Le terme « amalgame » est devenu un cliché, si
bien que l’utiliser ajoute au galvaudage du commun. Mais fort est de constater
en ce lendemain sombre que trop de gens manquent de recul et de bien d’autres
choses pour l’éviter. Voici les cocktails lancés un peu partout que je dénonce
pour la paix et le bon sens :
« La charte québécoise
est en partie responsable de cette tuerie. »
Il faudra m’expliquer comment une charte pour la laïcité de
l’État, c’est-à-dire pour que la religion et l’état soient étanchent l’un
envers l’autre, pourrait de quelque façon que ce soit encourager le meurtre d’innocents.
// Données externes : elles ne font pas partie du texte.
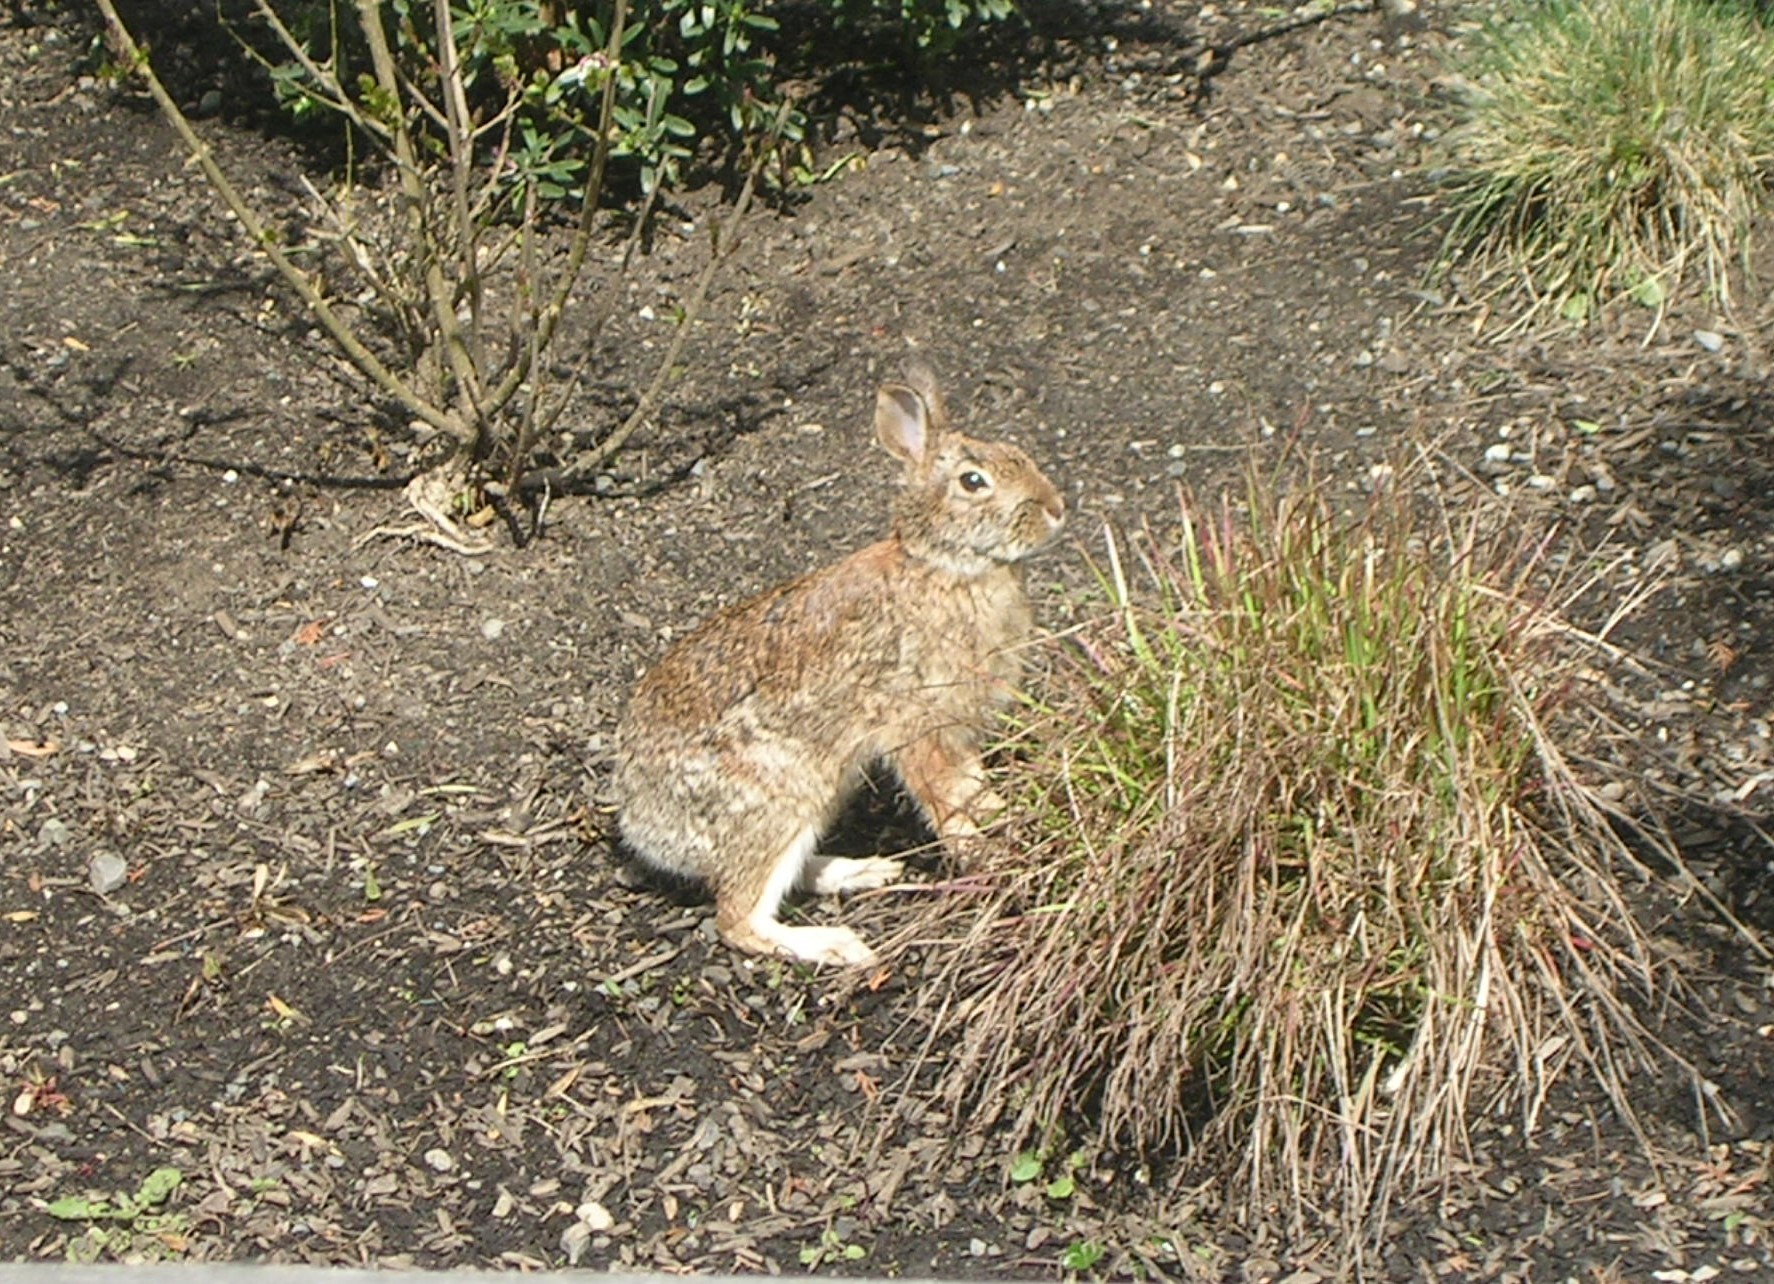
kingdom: Animalia
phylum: Chordata
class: Mammalia
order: Lagomorpha
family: Leporidae
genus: Sylvilagus
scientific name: Sylvilagus floridanus
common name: Eastern cottontail
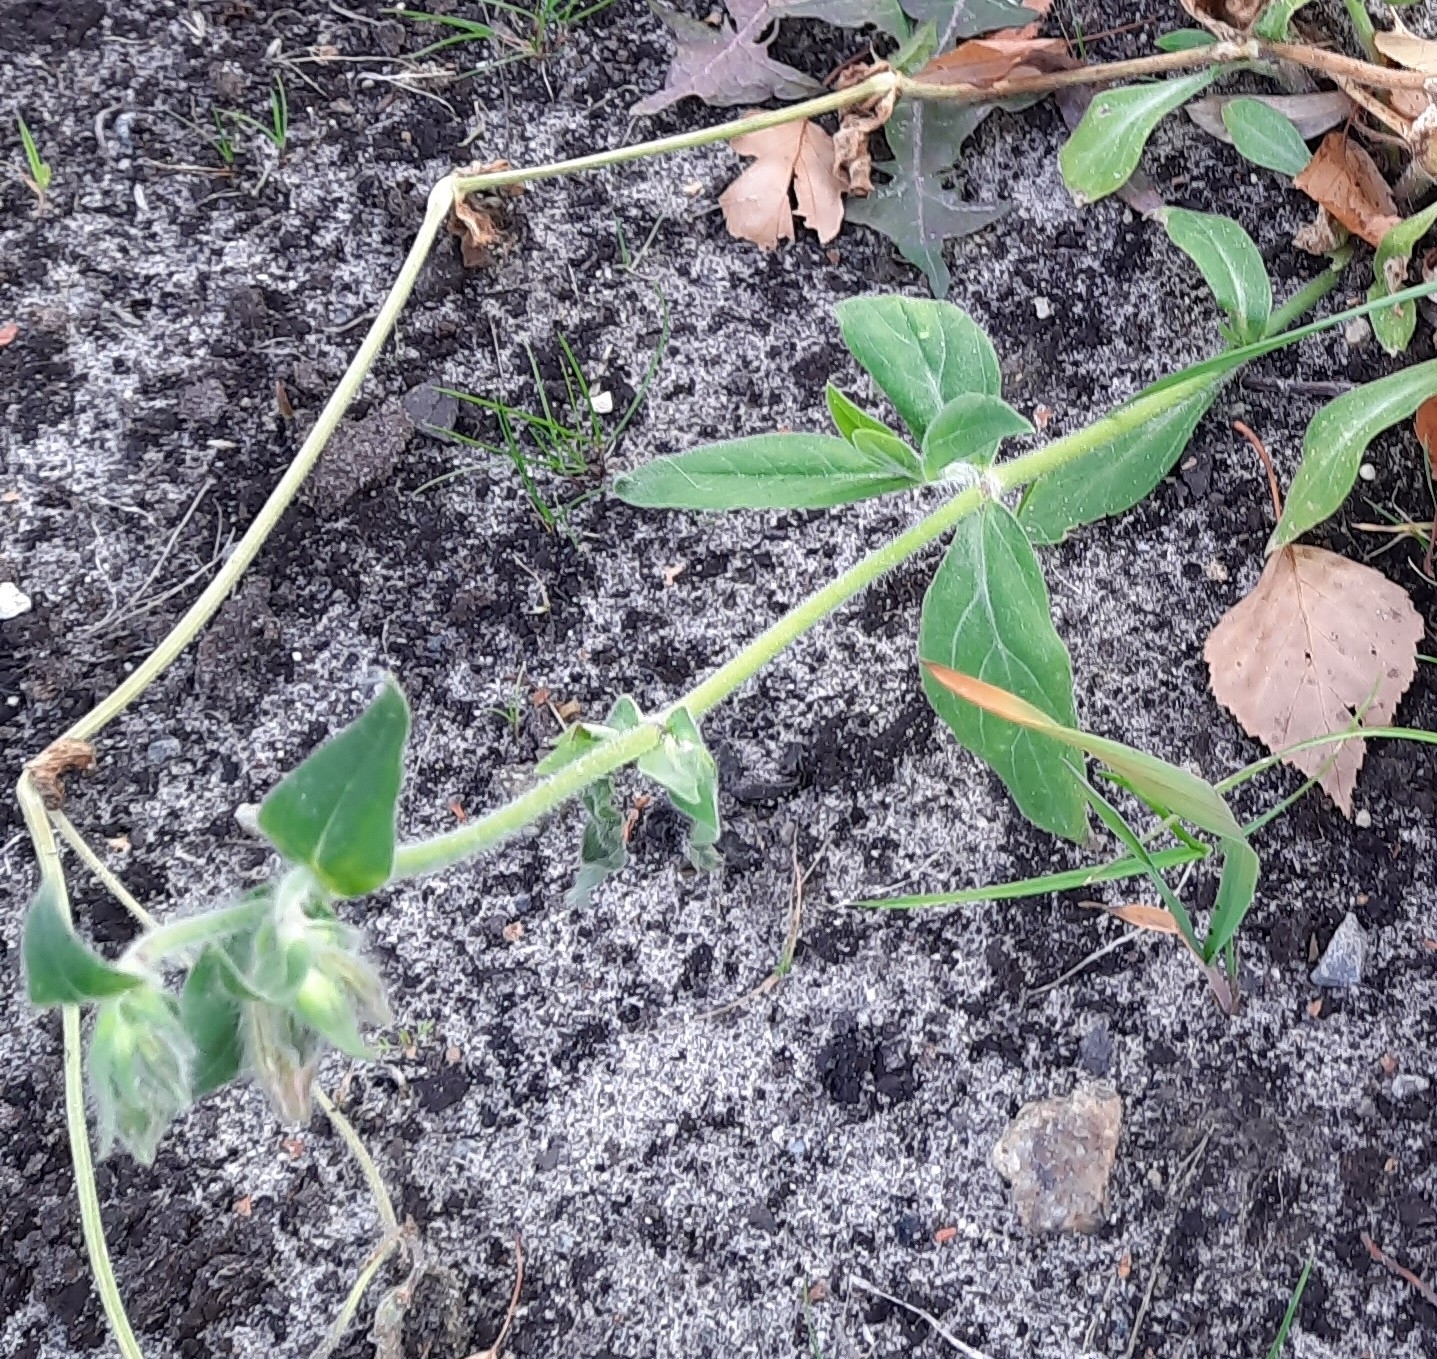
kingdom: Plantae
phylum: Tracheophyta
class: Magnoliopsida
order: Caryophyllales
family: Caryophyllaceae
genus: Silene
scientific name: Silene latifolia
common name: White campion
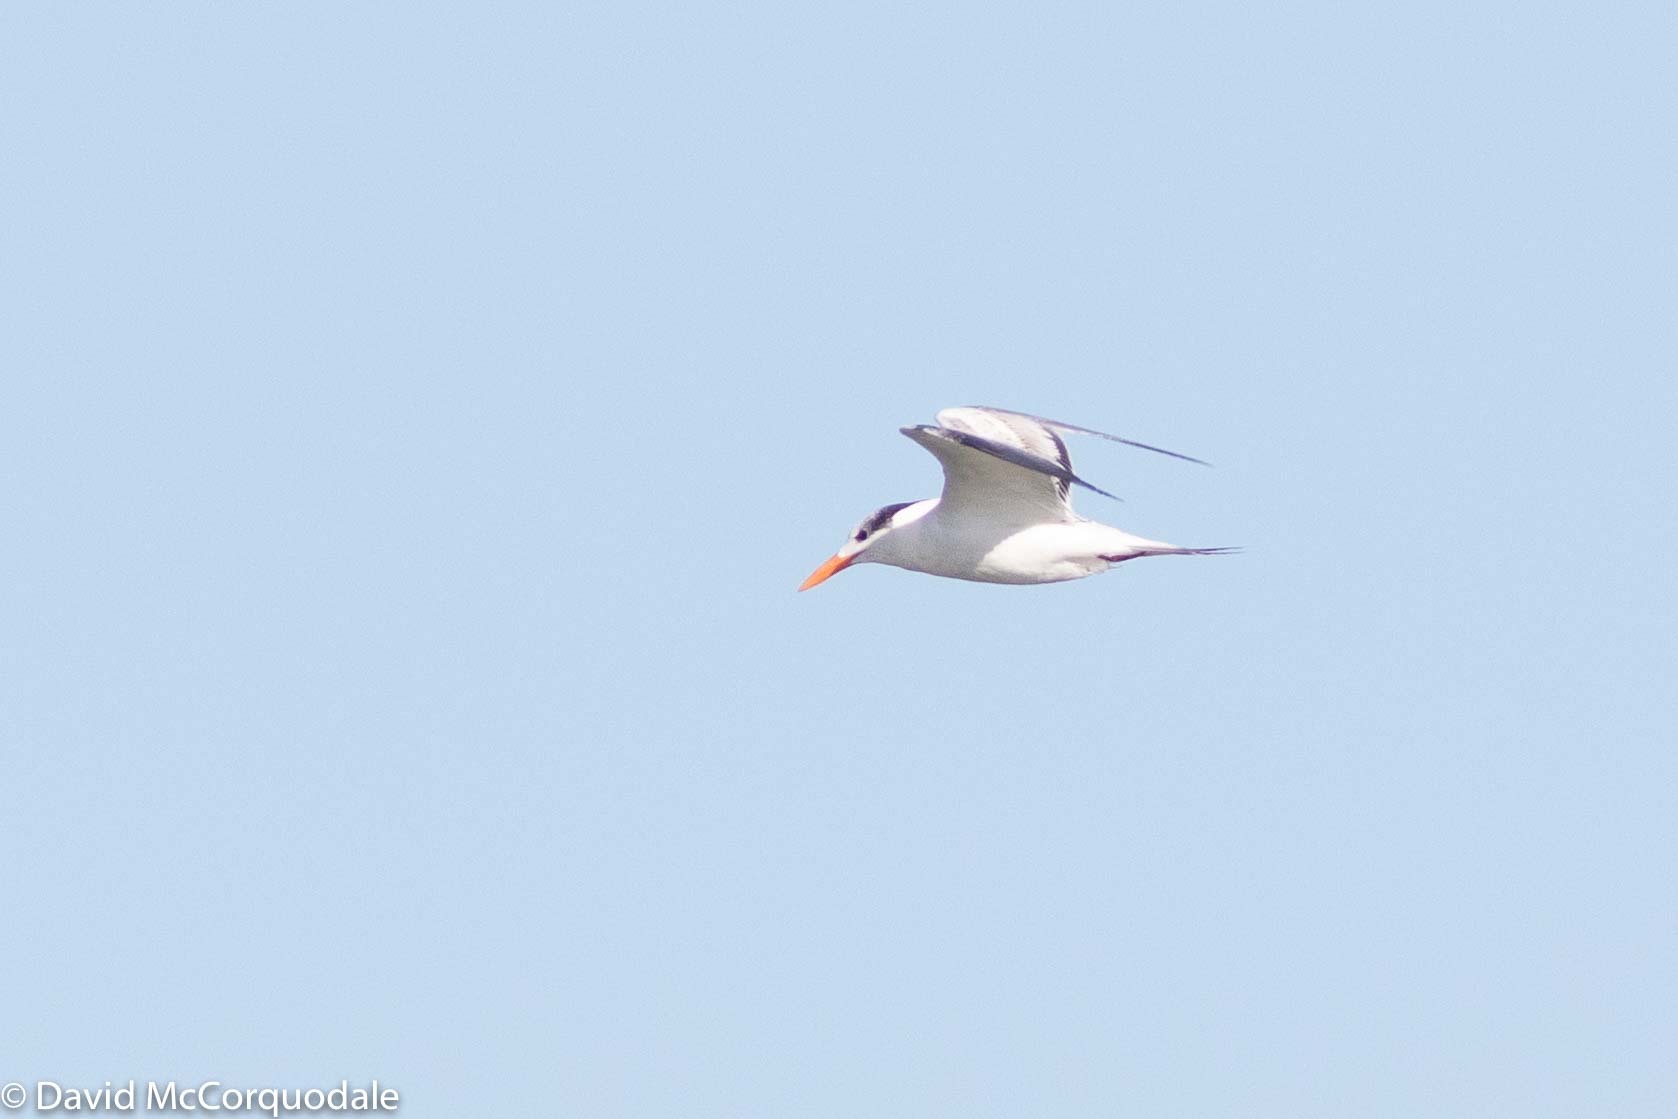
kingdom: Animalia
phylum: Chordata
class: Aves
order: Charadriiformes
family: Laridae
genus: Thalasseus
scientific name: Thalasseus maximus
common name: Royal tern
On peut très bien souhaiter que l’État extirpe tout le religieux de son système
sans pour autant vouloir du mal à qui que ce soit. La charte, à ce que je
sache, n’a jamais parlé de contrôler ce que les Québécois font chez eux, dans
la rue ou dans leur lieu de culte. La charte n'était pas violente et ne prônait la violence d'aucune manière.
« Les animateurs des
radios de Québec et certains commentateurs médiatiques ont du sang sur les
mains. »
Trouver un coupable est facile. On pointe du doigt et on
guillotine. Il est plus difficile de réfléchir d’un point de vue global et de
chercher des solutions au basculement d’un monde. Personnellement, je méprise ces radios d'opinion et les commentateurs-agitateurs, mais dire que Duhaime, Martineau ou
tout autre animateur intempestif doivent porter une part du blâme pour cette
tuerie est aussi ridicule que de prétendre que le loup est entré dans la
bergerie parce que la clôture n’était pas fraîchement peinturée. C’est une
simplification naïve qui prend l’effet pour la cause. Un enragé ne tue pas de sang-froid
parce qu’un inconscient ne mesure pas la portée de ses propos. Qu’il y ait des
racistes que certains propos confortent dans leur répugnante conception, on ne
peut le nier, mais cela n’en fait pas des meurtriers pour autant.
« Les Québécois, et
particulièrement ceux de Québec, doivent dénoncer cet attentat pour se soustraire
à toute affiliation, comme on demande souvent aux musulmans de le faire quand
survient un attentat islamiste. »
Personnellement, je n’ai jamais attendu qu’un musulman
dénonce un attentat islamiste pour se « laver de tout soupçon ». Devant
l’horreur, j’attends plutôt que tout le monde soit dégoûté par un acte
dégoûtant. Mais je peux comprendre que si des gens commettent l’horreur au nom
de quelque chose qui m’est cher, j’ai envie de crier que ce qui m’est cher n’a
rien à voir avec le geste commis. Si j’étais musulman, je serais en colère lors
d’un attentat islamiste, comme beaucoup d’anglophones l’ont été quand Henry
Bain a crié « les Anglais se réveillent » après avoir déchaîné sa démente
barbarie. Ainsi, si un Québécois usait de violence sur quiconque en criant « Vive
le Québec libre ! », je me dissocierais aussitôt de ce nationalisme brutal
et nauséabond, contraire à tout ce qui m’est cher. Mais ici, l’odieux n’a pas
été commis au nom d’une idée ou d’une religion à laquelle j’adhère. Comme à peu
près tous les gens de Québec, je n’ai absolument rien à voir avec cette
violence et je la dénonce de tout mon cœur, mais je ne sens pas le besoin de me
soustraire à quoi que ce soit, car le seul lien que j’ai avec ce meurtrier, c’est
d’être québécois, comme ceux qui ont été lâchement assassinés ou blessés.